EXERCISE DIRECTIONS:
Each entry must be given again exactly; images do not belong in the copy.

== Segment start ==

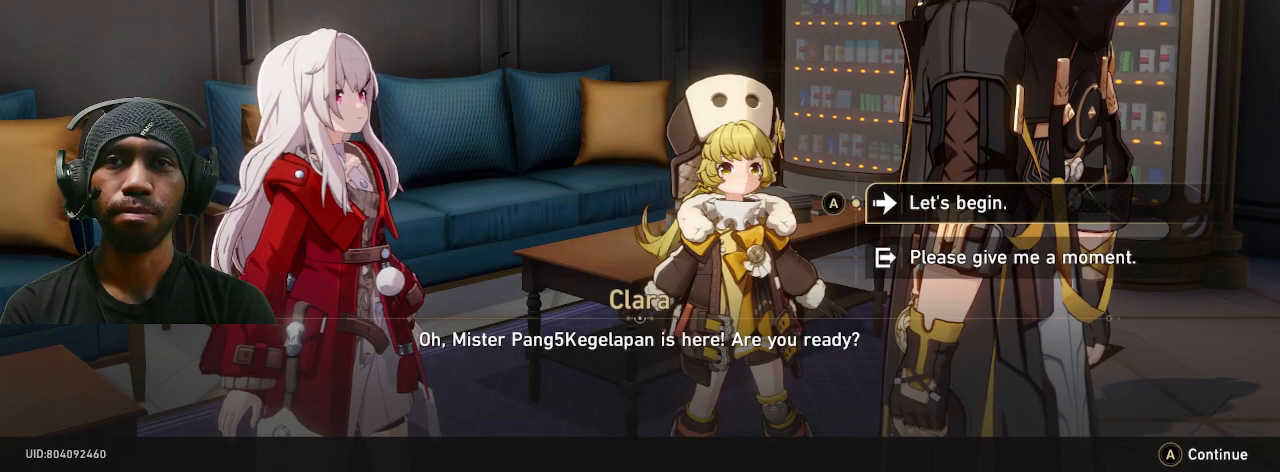
{"buttons": ["R2"], "left_stick": "center", "right_stick": "center", "events": []}
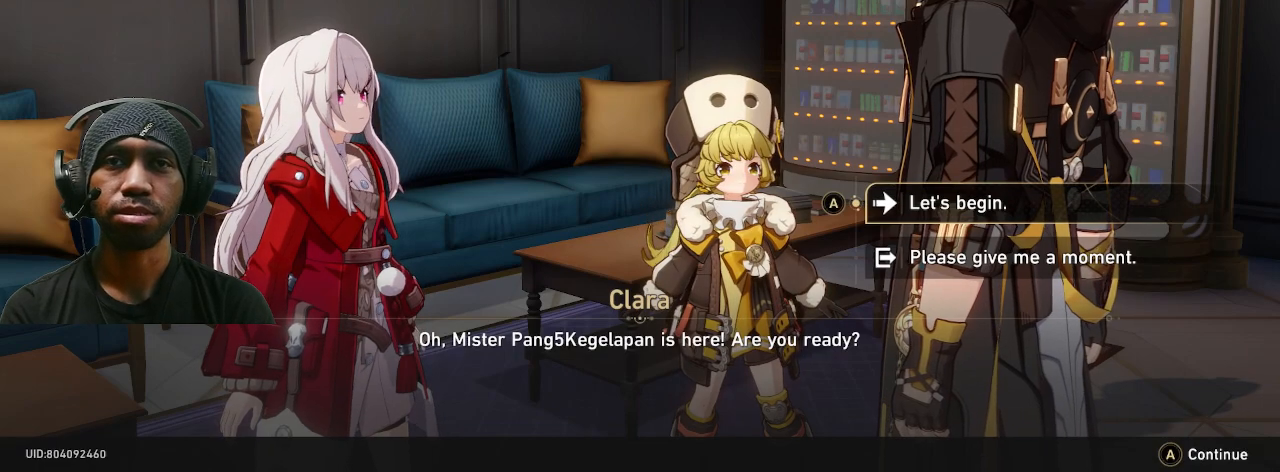
{"buttons": ["R2"], "left_stick": "center", "right_stick": "center", "events": []}
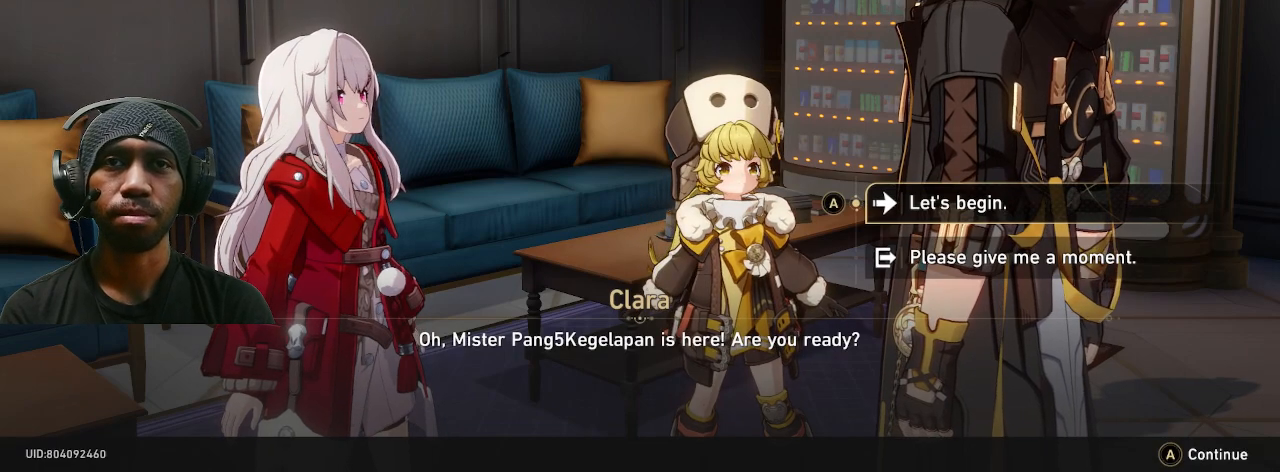
{"buttons": ["R2"], "left_stick": "center", "right_stick": "center", "events": [[333, "CROSS", "down"], [433, "CROSS", "up"]]}
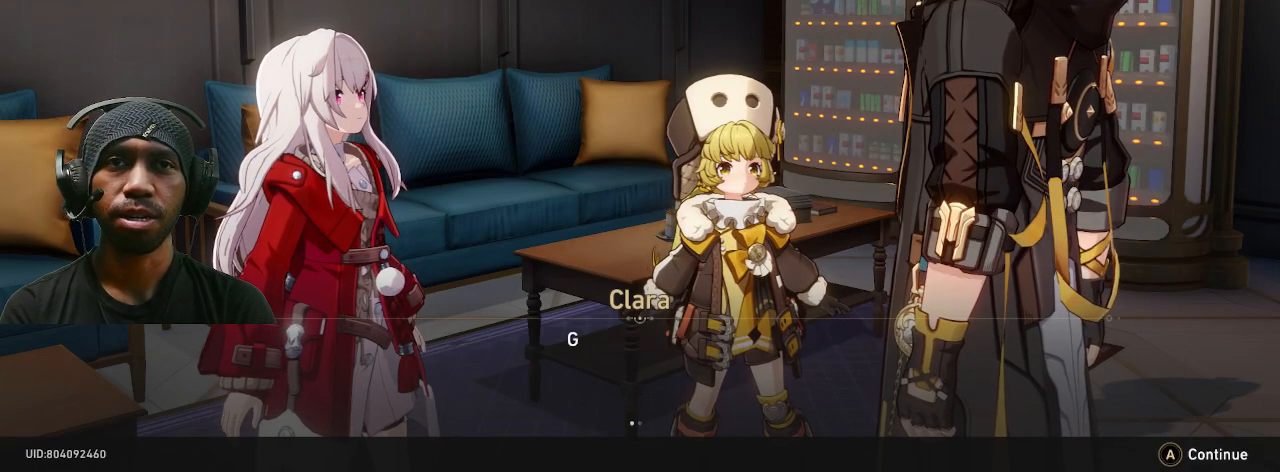
{"buttons": ["R2"], "left_stick": "center", "right_stick": "center", "events": []}
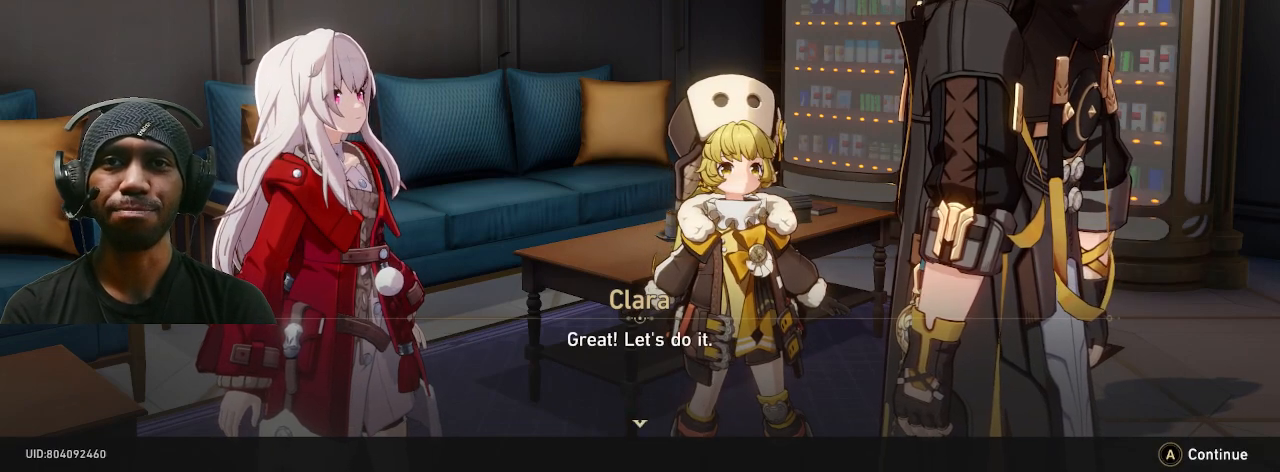
{"buttons": ["R2"], "left_stick": "center", "right_stick": "center", "events": []}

== Segment end ==

RESPONSE:
{"buttons": ["R2"], "left_stick": "center", "right_stick": "center", "events": []}
{"buttons": ["R2"], "left_stick": "center", "right_stick": "center", "events": []}
{"buttons": ["R2"], "left_stick": "center", "right_stick": "center", "events": [[333, "CROSS", "down"], [433, "CROSS", "up"]]}
{"buttons": ["R2"], "left_stick": "center", "right_stick": "center", "events": []}
{"buttons": ["R2"], "left_stick": "center", "right_stick": "center", "events": []}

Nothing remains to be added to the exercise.